Low-income and minority citizens—both
significant portions of the American population—are historically alienated from
the electoral process. As a result, the proportion of the U.S. population that registers
to vote and that does vote is highly skewed towards Whites, the educated and
These disparities in the electorate weaken our
democracy and skew the national agenda by excluding from major public policy
decisions the voices of the least powerful and most vulnerable citizens.
However, the population that
voted in 2008—while still unrepresentative of the American population in many
ways—was more diverse than in previous years. This is attributable to the
increasing diversity of the population eligible to vote, a significant increase
in turnout among minority voters in 2008, and a slight decline in turnout among
White non-Latino voters.
Project Vote documented these significant gains (as well as the persisting disparities)
in participation among historically underrepresented groups in our 2009 report Representational Bias in
the 2008 Electorate, which found that:
turnout surged among non-Whites in 2008, making up approximately 9 percent of
the increase in the total number of voters since 2004;
- Registration and voting rates among minority groups under
the age of 30 increased 2 to 5
percentage points since 2004;
- Americans making less than $25,000 per year voted at a
rate that lagged 25 percentage points behind those who earn more than $100,000.
Despite gains made in the
2008 general election, continued disparities strongly point to the need for
civic organizations and government officials (at all levels of government) to
continue to reduce barriers to participation and embrace voter
registration reform that works to reduce the existing representational bias.

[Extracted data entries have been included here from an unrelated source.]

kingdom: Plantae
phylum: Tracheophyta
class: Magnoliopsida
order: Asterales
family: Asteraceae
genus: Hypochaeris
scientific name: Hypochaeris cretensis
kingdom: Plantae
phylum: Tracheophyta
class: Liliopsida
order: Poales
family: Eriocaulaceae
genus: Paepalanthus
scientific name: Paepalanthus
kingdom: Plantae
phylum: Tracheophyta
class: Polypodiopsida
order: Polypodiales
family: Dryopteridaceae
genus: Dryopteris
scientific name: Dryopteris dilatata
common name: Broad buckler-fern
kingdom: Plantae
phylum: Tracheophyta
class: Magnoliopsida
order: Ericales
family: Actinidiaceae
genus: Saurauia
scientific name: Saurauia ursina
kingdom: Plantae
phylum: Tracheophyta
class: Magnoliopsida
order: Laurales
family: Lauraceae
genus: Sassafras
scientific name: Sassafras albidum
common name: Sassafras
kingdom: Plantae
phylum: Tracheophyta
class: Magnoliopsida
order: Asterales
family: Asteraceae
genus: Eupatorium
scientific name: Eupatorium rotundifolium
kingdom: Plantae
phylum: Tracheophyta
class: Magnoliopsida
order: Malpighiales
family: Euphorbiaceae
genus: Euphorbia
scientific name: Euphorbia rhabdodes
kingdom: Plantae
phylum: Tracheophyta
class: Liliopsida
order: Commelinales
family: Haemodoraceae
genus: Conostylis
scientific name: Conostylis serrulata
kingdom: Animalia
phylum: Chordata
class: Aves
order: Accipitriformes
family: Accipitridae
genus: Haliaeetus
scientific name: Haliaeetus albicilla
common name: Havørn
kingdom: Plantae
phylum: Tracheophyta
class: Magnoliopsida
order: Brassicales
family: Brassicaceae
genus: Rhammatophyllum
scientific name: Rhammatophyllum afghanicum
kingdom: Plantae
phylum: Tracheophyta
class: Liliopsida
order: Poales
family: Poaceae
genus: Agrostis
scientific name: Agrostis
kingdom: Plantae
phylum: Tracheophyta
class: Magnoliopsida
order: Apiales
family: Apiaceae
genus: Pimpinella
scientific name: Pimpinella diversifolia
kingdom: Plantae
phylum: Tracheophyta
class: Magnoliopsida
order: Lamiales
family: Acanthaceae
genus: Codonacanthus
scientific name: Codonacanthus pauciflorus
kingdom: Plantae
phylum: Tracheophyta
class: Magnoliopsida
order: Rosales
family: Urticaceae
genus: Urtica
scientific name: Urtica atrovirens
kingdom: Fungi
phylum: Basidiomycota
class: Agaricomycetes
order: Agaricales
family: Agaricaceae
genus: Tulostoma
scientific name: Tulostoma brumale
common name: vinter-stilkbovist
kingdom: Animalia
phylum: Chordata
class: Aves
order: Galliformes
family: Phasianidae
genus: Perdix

For their part, governments should view bias in the electorate as a call to
embrace voter registration as an affirmative responsibility through better
implementation of laws relating to the registration of young, low-income and
minority voters, particularly the Public Agency Registration provisions
of the National Voter Registration Act.
Project Vote works to close these gaps by encouraging voter
participation among young people, and low-income citizens, minority groups and
to eliminate unfair barriers to voter registration and participation.